KAPy also has a number of key user-configurable concepts that shape the way the analysis is performed.

  • Dataseries form a single time-series of a climate or derived variable that can be used as the basis for calculating indicators. Dataseries can often aggregate across multiple "experiments" in CMIP terminology, e.g. joining "hist" and "rcp26" into one timeseries. However, KAPy also processes one timeseries at a time, meaning that e.g. "rcp26" and "rcp85" cannot be represented in the same dataseries, as there would be more than one datapoint per timestep - instead, these are best represented as separate dataseries.
  • Periods are discrete time windows over which indicators are calculated and/or averaged. Multiple periods can be defined in a configuration, and can be overlapping. Minimum period length is 1 year.
  • Seasons represent a grouping of one or more months over which indicators are calculated e.g. winter precipitation. Multiple seasons are permitted in a configuration, and they need not be mutually exclusive.

Workflow

The KAPy workflow involves a set of discrete steps to process climate data, covering the necessary steps to go from online climate databases to the production of climate indicators and output files in relevant formats. These steps are described here, with reference to the corresponding Snakemake targets.
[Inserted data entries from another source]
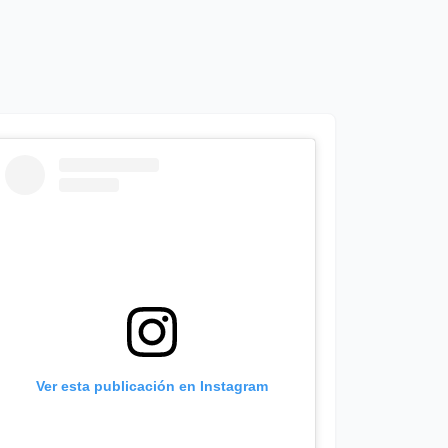
Ver esta publicación en Instagram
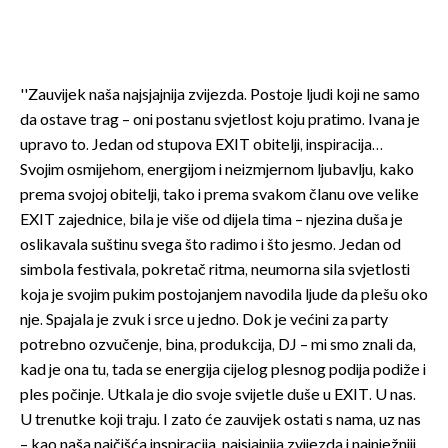
''Zauvijek naša najsjajnija zvijezda. Postoje ljudi koji ne samo
da ostave trag – oni postanu svjetlost koju pratimo. Ivana je
upravo to. Jedan od stupova EXIT obitelji, inspiracija…
Svojim osmijehom, energijom i neizmjernom ljubavlju, kako
prema svojoj obitelji, tako i prema svakom članu ove velike
EXIT zajednice, bila je više od dijela tima – njezina duša je
oslikavala suštinu svega što radimo i što jesmo. Jedan od
simbola festivala, pokretač ritma, neumorna sila svjetlosti
koja je svojim pukim postojanjem navodila ljude da plešu oko
nje. Spajala je zvuk i srce u jedno. Dok je većini za party
potrebno ozvučenje, bina, produkcija, DJ – mi smo znali da,
kad je ona tu, tada se energija cijelog plesnog podija podiže i
ples počinje. Utkala je dio svoje svijetle duše u EXIT. U nas.
U trenutke koji traju. I zato će zauvijek ostati s nama, uz nas
– kao naša najčišća inspiracija, najsjajnija zvijezda i najnježniji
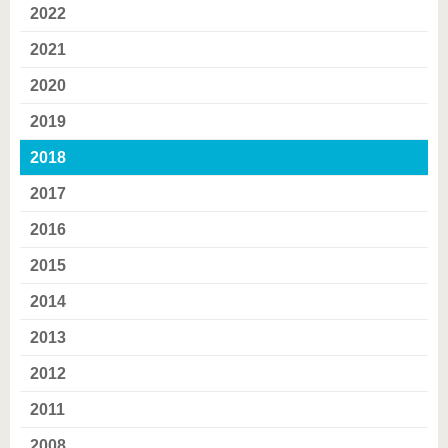
2022
2021
2020
2019
2018
2017
2016
2015
2014
2013
2012
2011
2008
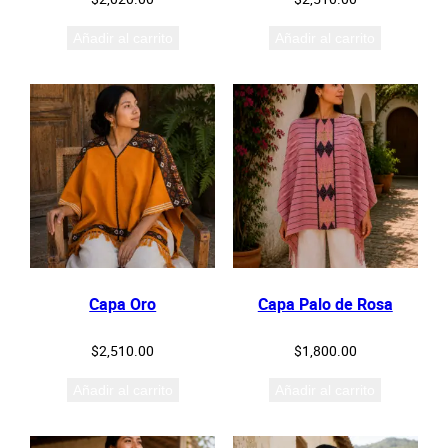
Añadir al carrito
Añadir al carrito
Capa Oro
Capa Palo de Rosa
$
2,510.00
$
1,800.00
Añadir al carrito
Añadir al carrito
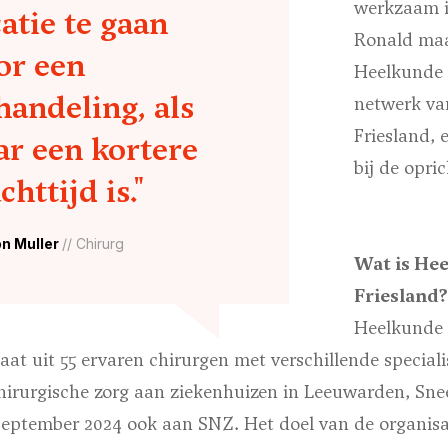
werkzaam i
catie te gaan
Ronald maa
or een
Heelkunde 
handeling, als
netwerk va
Friesland,
ar een kortere
bij de opri
httijd is."
n Muller
// Chirurg
Wat is He
Friesland?
Heelkunde F
taat uit 55 ervaren chirurgen met verschillende speciali
chirurgische zorg aan ziekenhuizen in Leeuwarden, Sn
september 2024 ook aan SNZ. Het doel van de organisa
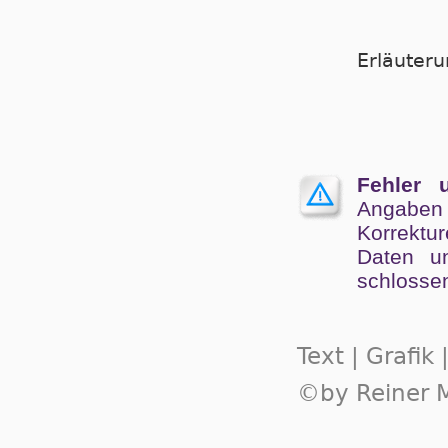
Er­läu­te­
Fehler 
Angaben
Kor­rek­tu
Da­ten un
schlos­se
Text | Grafik
©by Reiner M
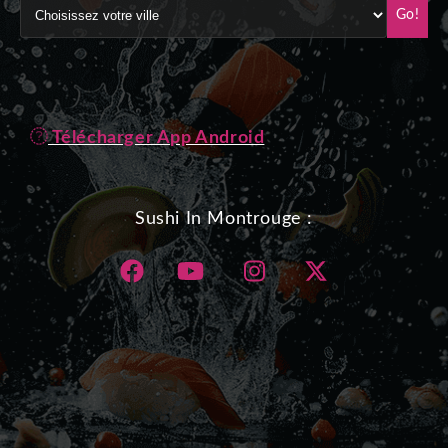
Go!
Télécharger App Android
Sushi In Montrouge :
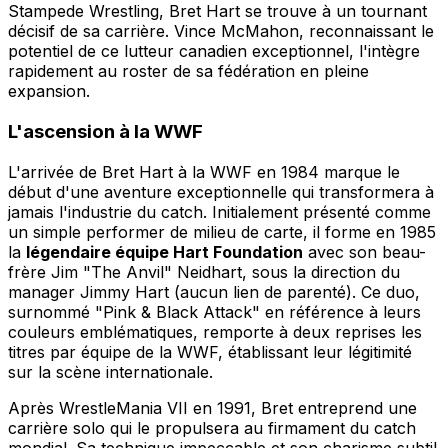
Stampede Wrestling, Bret Hart se trouve à un tournant
décisif de sa carrière. Vince McMahon, reconnaissant le
potentiel de ce lutteur canadien exceptionnel, l'intègre
rapidement au roster de sa fédération en pleine
expansion.
L'ascension à la WWF
L'arrivée de Bret Hart à la WWF en 1984 marque le
début d'une aventure exceptionnelle qui transformera à
jamais l'industrie du catch. Initialement présenté comme
un simple performer de milieu de carte, il forme en 1985
la
légendaire équipe Hart Foundation
avec son beau-
frère Jim "The Anvil" Neidhart, sous la direction du
manager Jimmy Hart (aucun lien de parenté). Ce duo,
surnommé "Pink & Black Attack" en référence à leurs
couleurs emblématiques, remporte à deux reprises les
titres par équipe de la WWF, établissant leur légitimité
sur la scène internationale.
Après WrestleMania VII en 1991, Bret entreprend une
carrière solo qui le propulsera au firmament du catch
mondial. Sa technique impeccable et son charisme subtil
  • primaryVars : Primary variables

    • Individual files in our local database are grouped into "dataset" objects that form the basis of all subsequent calculations.
  • secondaryVars : Secondary variables

    • Additional variables are generated based on new combinations or further processing of primary variables
  • indicators : Indicator calculation

    • Indicators are calculated for each dataset.
    • Individual indicators can be built by using their id code as a target e.g. 101
  • regrid : Regridded files

    • Indicators are regridded to a common grid
  • ensstats : Ensemble statistics

    • Indicators on a common grid can then be merged into a single object and ensemble statistics (e.g. median, mean 10th percentile, 90th percentile) calculated
  • arealstats : Areal statistics

    • Indicator statistics are calculated for all polygons area defined in config.yaml.
  • plots : Outputs

    • Produce output plots summarising all indicators
  • all : Make everything

    • Produce all outputs.
    • The default target - if no target is defined when calling snakemake, everything will be produced.

Filenaming conventions

KAPy is a tool that works from file to file, and therefore requires a systematic naming convention to make sense of the many outputs and inputs. The convention is inspired by that seem commonly in climate data, but also reflects the specific needs for KAPy. All KAPy files are therefore named as follows:

<variable ID / indicator ID>_<data source ID>_<grid>_<experiment ID>_<ensemble member identifiers>.nc

where

  • <variable ID / indicator ID> is the unique identifier of either the climate variable or climate indicator, as defined above. Generally, the suggested convention is that variables get letter-based identifiers (e.g. tasmin), while indicators get numeric indicators (e.g. 151). However, this is not enforced by KAPy.
  • <data source ID> is the identifier of the data source that the variable or indicator is derived from (e.g. CORDEX).
  • <grid> is an identifier for the grid (including both the resolution and spatial domain) that the data is presented on.
  • <experiment ID> is an identifier used to identify dataseries formed from multiple experiments from the same data source (e.g. RCP2.6 within the CORDEX data source).
  • <ensemble member identifiers> is a series of codes used to identify the ensemble member that the dataseries is associated with. Can contain further fields separated by _, as defined in the input filenames, but individual fields beyond this point are not parsed by KAPy, but rather handled as one block.